# Showing some lazy love...!



## DB1 (Jan 20, 2012)

Dudley relaxing - remember this dog wasn't allowed on the sofa until he was 2, think he is making up for it now!

https://www.facebook.com/1494727437...1639475349652152/?type=2&theater&notif_t=like


----------



## Lindor (Feb 3, 2014)

Reminds me of my lazy poo who by the way, wouldn't even get down off the couch to greet me when I came home from work today.


----------



## Tinman (Apr 23, 2013)

Well done Dudley for showing us how it should be done!


----------



## arlo (Mar 11, 2013)

Much better that a dog bed


----------



## DB1 (Jan 20, 2012)

Lindor said:


> Reminds me of my lazy poo who by the way, wouldn't even get down off the couch to greet me when I came home from work today.


Dudley is like that sometimes in the mornings, you want them to calm down then when they do you miss the mad throwing themselves at you kind of greetings!


----------



## petentialpete (Mar 9, 2015)

Soooh comfy!


----------



## fairlie (Sep 7, 2013)

Data extracts.

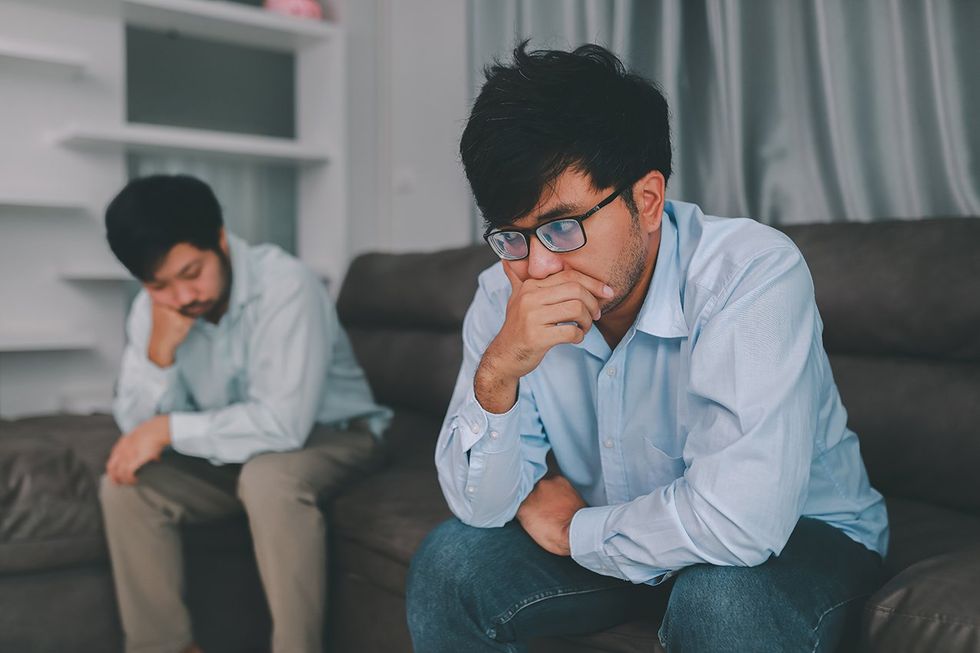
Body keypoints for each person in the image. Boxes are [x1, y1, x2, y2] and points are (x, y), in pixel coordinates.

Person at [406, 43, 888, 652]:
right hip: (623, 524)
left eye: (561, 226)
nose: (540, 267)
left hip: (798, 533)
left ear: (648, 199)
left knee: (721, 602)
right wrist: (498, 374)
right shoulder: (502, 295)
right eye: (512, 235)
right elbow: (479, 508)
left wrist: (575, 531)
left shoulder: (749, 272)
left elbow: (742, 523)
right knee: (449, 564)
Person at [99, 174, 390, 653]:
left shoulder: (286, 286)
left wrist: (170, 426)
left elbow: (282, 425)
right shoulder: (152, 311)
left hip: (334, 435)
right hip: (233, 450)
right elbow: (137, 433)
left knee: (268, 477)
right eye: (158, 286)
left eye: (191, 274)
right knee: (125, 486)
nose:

...

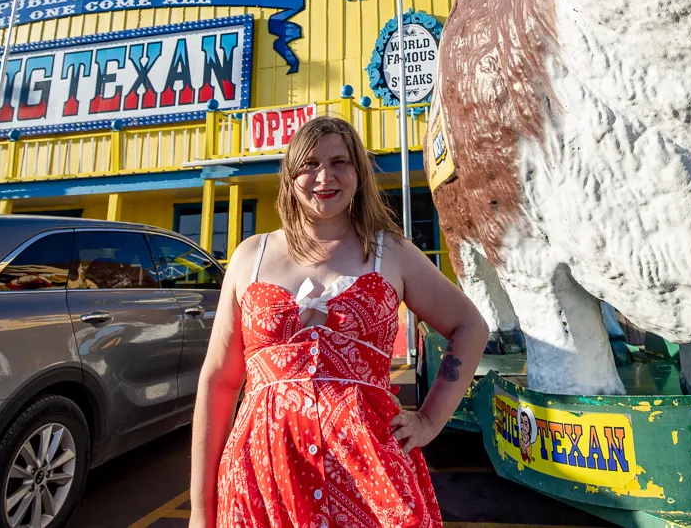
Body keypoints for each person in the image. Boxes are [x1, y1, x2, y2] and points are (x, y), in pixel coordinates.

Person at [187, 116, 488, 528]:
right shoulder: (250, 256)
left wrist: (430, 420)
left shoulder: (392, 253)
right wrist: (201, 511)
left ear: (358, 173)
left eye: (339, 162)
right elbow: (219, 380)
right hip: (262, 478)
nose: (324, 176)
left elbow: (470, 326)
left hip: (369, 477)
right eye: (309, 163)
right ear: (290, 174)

* * *

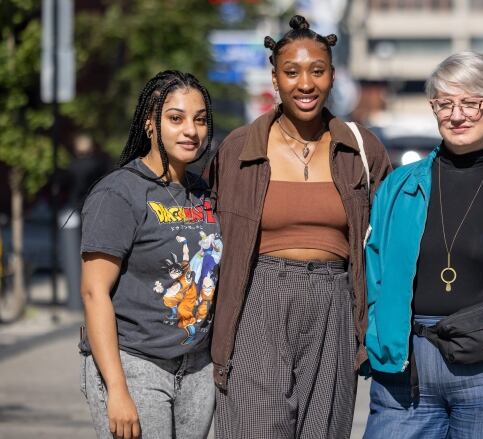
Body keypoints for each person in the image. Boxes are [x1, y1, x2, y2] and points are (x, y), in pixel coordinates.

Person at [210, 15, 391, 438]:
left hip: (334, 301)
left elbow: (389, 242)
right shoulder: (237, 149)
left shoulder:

Activity.
In the thread, until what age was Dudley kept off the sofa? The items have nothing to do with the thread.

Answer box.
Until he was 2.